> _YOUR ASSIGNMENT_
In the copy, include every record below exactly as it appears, but no pictures.

> _RECORDS FOR THIS TASK_
- Opening Delimiter -

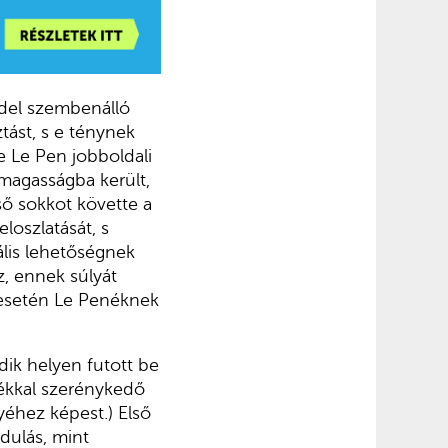
del szembenálló
ztást, s e ténynek
e Le Pen jobboldali
magasságba került,
ső sokkot követte a
loszlatását, s
eális lehetőségnek
z, ennek súlyát
esetén Le Penéknek
dik helyen futott be
lékkal szerénykedő
yéhez képest.) Első
dulás, mint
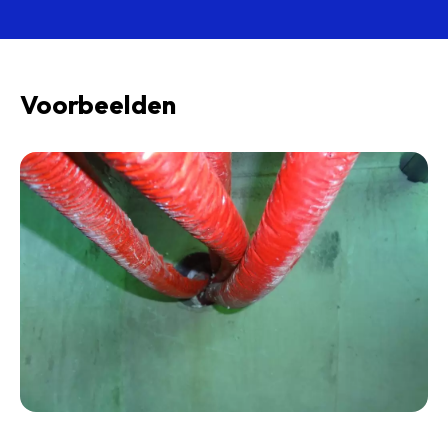
Voorbeelden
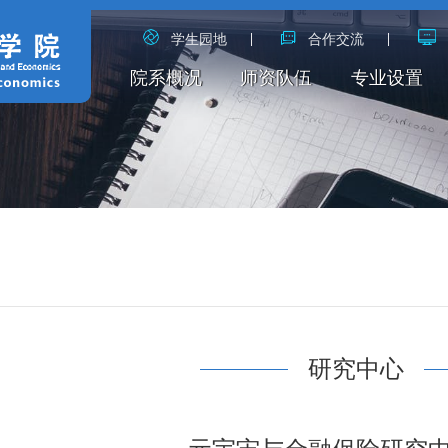
学生园地
合作交流
院系概况
师资队伍
专业设置
研究中心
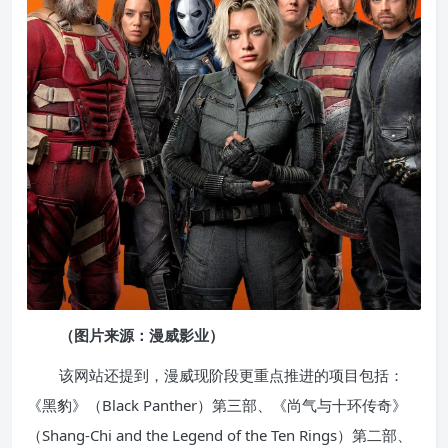
（图片来源：漫威影业）
该网站还提到，漫威现阶段更重点推进的项目包括：
《黑豹》（Black Panther）第三部、《尚气与十环传奇》
（Shang-Chi and the Legend of the Ten Rings）第二部、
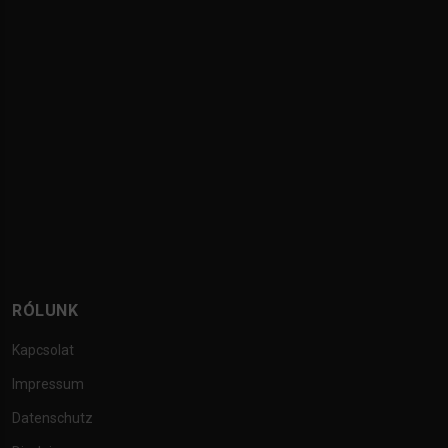
RÓLUNK
Kapcsolat
Impressum
Datenschutz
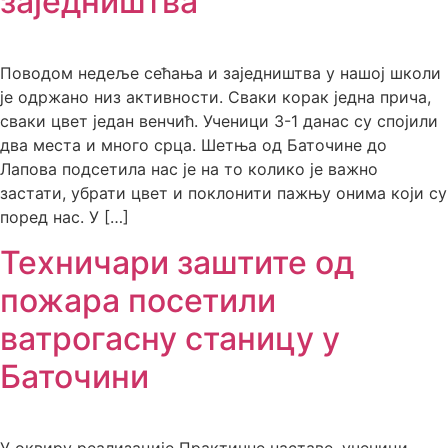
заједништва
Поводом недеље сећања и заједништва у нашој школи
је одржано низ активности. Сваки корак једна прича,
сваки цвет један венчић. Ученици 3-1 данас су спојили
два места и много срца. Шетња од Баточине до
Лапова подсетила нас је на то колико је важно
застати, убрати цвет и поклонити пажњу онима који су
поред нас. У […]
Техничари заштите од
пожара посетили
ватрогасну станицу у
Баточини
У оквиру реализације Практичне наставе, ученици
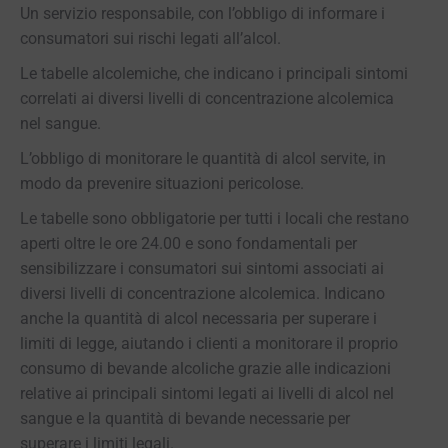
Un servizio responsabile, con l’obbligo di informare i
consumatori sui rischi legati all’alcol.
Le tabelle alcolemiche, che indicano i principali sintomi
correlati ai diversi livelli di concentrazione alcolemica
nel sangue.
L’obbligo di monitorare le quantità di alcol servite, in
modo da prevenire situazioni pericolose.
Le tabelle sono obbligatorie per tutti i locali che restano
aperti oltre le ore 24.00 e sono fondamentali per
sensibilizzare i consumatori sui sintomi associati ai
diversi livelli di concentrazione alcolemica. Indicano
anche la quantità di alcol necessaria per superare i
limiti di legge, aiutando i clienti a monitorare il proprio
consumo di bevande alcoliche grazie alle indicazioni
relative ai principali sintomi legati ai livelli di alcol nel
sangue e la quantità di bevande necessarie per
superare i limiti legali.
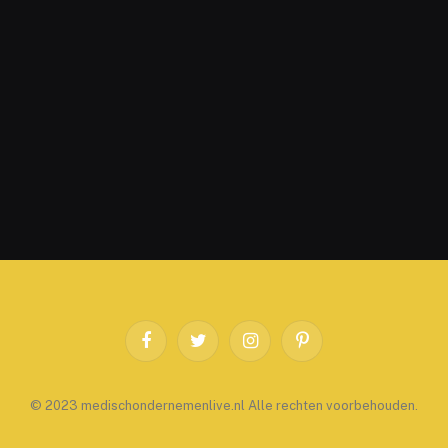
Facebook
Twitter
Instagram
Pinterest
© 2023 medischondernemenlive.nl Alle rechten voorbehouden.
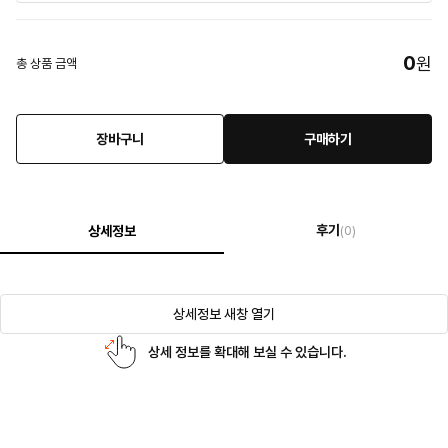
0
원
총 상품 금액
장바구니
구매하기
후기
상세정보
(0)
상세정보 새창 열기
상세 정보를 확대해 보실 수 있습니다.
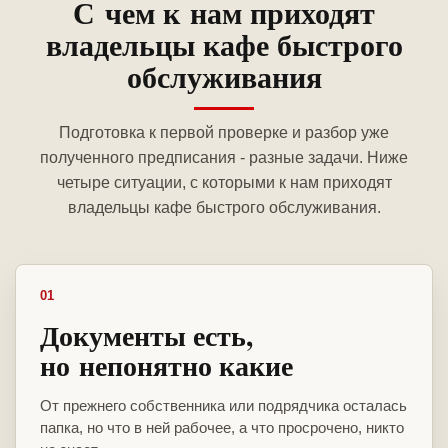
С чем к нам приходят
владельцы кафе быстрого
обслуживания
Подготовка к первой проверке и разбор уже
полученного предписания - разные задачи. Ниже
четыре ситуации, с которыми к нам приходят
владельцы кафе быстрого обслуживания.
01
Документы есть,
но непонятно какие
От прежнего собственника или подрядчика осталась
папка, но что в ней рабочее, а что просрочено, никто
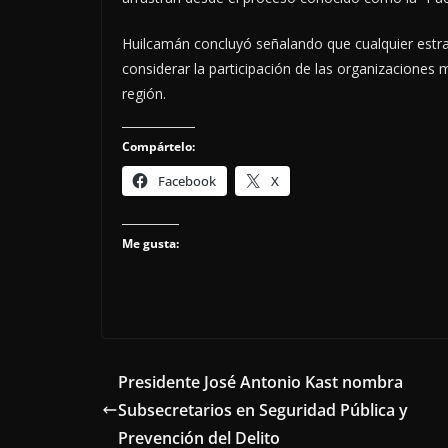
Huilcamán concluyó señalando que cualquier estra
considerar la participación de las organizaciones
región.
Compártelo:
Facebook
X
Me gusta:
Presidente José Antonio Kast nombra
Subsecretarios en Seguridad Pública y
Prevención del Delito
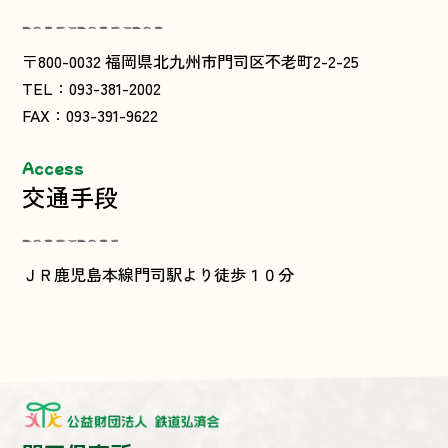
〒800-0032 福岡県北九州市門司区不老町2-2-25
TEL：093-381-2002
FAX：093-391-9622
Access
交通手段
ＪＲ鹿児島本線門司駅より徒歩１０分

- Closing Delimiter -

> _PROBLEM SOLUTION_
del szembenálló
ztást, s e ténynek
e Le Pen jobboldali
magasságba került,
ső sokkot követte a
loszlatását, s
eális lehetőségnek
z, ennek súlyát
esetén Le Penéknek
dik helyen futott be
lékkal szerénykedő
yéhez képest.) Első
dulás, mint
Voorbeelden
学生园地
合作交流
院系概况
师资队伍
专业设置
研究中心
（图片来源：漫威影业）
该网站还提到，漫威现阶段更重点推进的项目包括：
《黑豹》（Black Panther）第三部、《尚气与十环传奇》
（Shang-Chi and the Legend of the Ten Rings）第二部、
RÓLUNK
Kapcsolat
Impressum
Datenschutz
заједништва
Поводом недеље сећања и заједништва у нашој школи
је одржано низ активности. Сваки корак једна прича,
сваки цвет један венчић. Ученици 3-1 данас су спојили
два места и много срца. Шетња од Баточине до
Лапова подсетила нас је на то колико је важно
застати, убрати цвет и поклонити пажњу онима који су
поред нас. У […]
Техничари заштите од
пожара посетили
ватрогасну станицу у
Баточини
У оквиру реализације Практичне наставе, ученици
Un servizio responsabile, con l’obbligo di informare i
consumatori sui rischi legati all’alcol.
Le tabelle alcolemiche, che indicano i principali sintomi
correlati ai diversi livelli di concentrazione alcolemica
nel sangue.
L’obbligo di monitorare le quantità di alcol servite, in
modo da prevenire situazioni pericolose.
Le tabelle sono obbligatorie per tutti i locali che restano
aperti oltre le ore 24.00 e sono fondamentali per
sensibilizzare i consumatori sui sintomi associati ai
diversi livelli di concentrazione alcolemica. Indicano
anche la quantità di alcol necessaria per superare i
limiti di legge, aiutando i clienti a monitorare il proprio
consumo di bevande alcoliche grazie alle indicazioni
relative ai principali sintomi legati ai livelli di alcol nel
sangue e la quantità di bevande necessarie per
superare i limiti legali.
Facebook
Twitter
Instagram
Pinterest
© 2023 medischondernemenlive.nl Alle rechten voorbehouden.
0
원
총 상품 금액
장바구니
구매하기
후기
상세정보
(0)
상세정보 새창 열기
상세 정보를 확대해 보실 수 있습니다.
С чем к нам приходят
владельцы кафе быстрого
обслуживания
Подготовка к первой проверке и разбор уже
полученного предписания - разные задачи. Ниже
четыре ситуации, с которыми к нам приходят
владельцы кафе быстрого обслуживания.
01
Документы есть,
но непонятно какие
От прежнего собственника или подрядчика осталась
папка, но что в ней рабочее, а что просрочено, никто
Huilcamán concluyó señalando que cualquier estra
considerar la participación de las organizaciones
región.
Compártelo:
Facebook
X
Me gusta:
Presidente José Antonio Kast nombra
Subsecretarios en Seguridad Pública y
Prevención del Delito
〒800-0032 福岡県北九州市門司区不老町2-2-25
TEL：093-381-2002
FAX：093-391-9622
Access
交通手段
ＪＲ鹿児島本線門司駅より徒歩１０分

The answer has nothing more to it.